In 2019, Le Bon released an EP alongside Bradford Cox of Deerhunter and Atlas Sound titled Myths 04. It featured the songs “Secretary” (one of our Songs of the Week) and “Canto!” (another one of our Songs of the Week). By Joey Arnone

2. Imarhan: “Achinkad”

On Wednesday Tuareg quintet Imarhan announced the release of their third studio album, Aboogi, which will be out on January 28, 2022 via City Slang. They also shared a video for the album’s lead single, “Achinkad.” Hafid Mohamed Amine directed the video. Check out the album’s tracklist and cover art here.

The album was recorded in the group’s Aboogi Studio, the first professional studio to be built in their hometown of Tamanrasset in Southern Algeria. It features performances from Gruff Rhys of Super Furry Animals, Sudanese singer Sulafa Elyas, Tinariwen’s Abdallah Ag Alhousseyni, and poet Mohamed Ag Itlale.

▶ _Available data_
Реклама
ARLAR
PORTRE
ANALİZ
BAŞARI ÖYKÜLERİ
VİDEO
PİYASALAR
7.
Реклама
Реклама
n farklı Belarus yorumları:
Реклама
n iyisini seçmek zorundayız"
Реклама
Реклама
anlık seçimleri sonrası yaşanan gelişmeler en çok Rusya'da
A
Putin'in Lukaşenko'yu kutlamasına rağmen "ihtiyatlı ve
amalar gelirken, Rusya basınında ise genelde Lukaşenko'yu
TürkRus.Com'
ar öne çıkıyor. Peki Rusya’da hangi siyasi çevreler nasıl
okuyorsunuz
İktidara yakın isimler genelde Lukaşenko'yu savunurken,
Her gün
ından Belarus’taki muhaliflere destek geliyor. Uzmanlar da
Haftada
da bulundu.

▶ _About this task_
Write the next part of the music roundup, picking up after its last sentence. The material has nothing to do with the music roundup.

▶ _Answer for this exercise_
Aboogi reflects the colors of Tamanrasset, what we experience in everyday life,” states frontman Iyad Moussa Ben Abderahmane (aka Sadam) in a press release. “We give space to the wind and the natural energies, to the sun and the sand. We want to express their colors through music.”

He adds, regarding the new song: “It’s a tribute to our people and to our land. The Tuaregs have been present since ancient times and they are still here, present to their land, faithful to their people, grateful to their ancestors, to their culture, and fully, heavily attached to their nature. They travel through the times and they are always here with this land part of their identity.”

The band’s previous album, Temet, came out in 2018 on City Slang. By Joey Arnone

3. Elbow: “Six Words”

Elbow are releasing a new album, Flying Dream 1, on November 19 via Polydor. Today they shared its second single, the nostalgic and romantic “Six Words,” via a video. Mark Thomas directed the video, which shows them recording the song.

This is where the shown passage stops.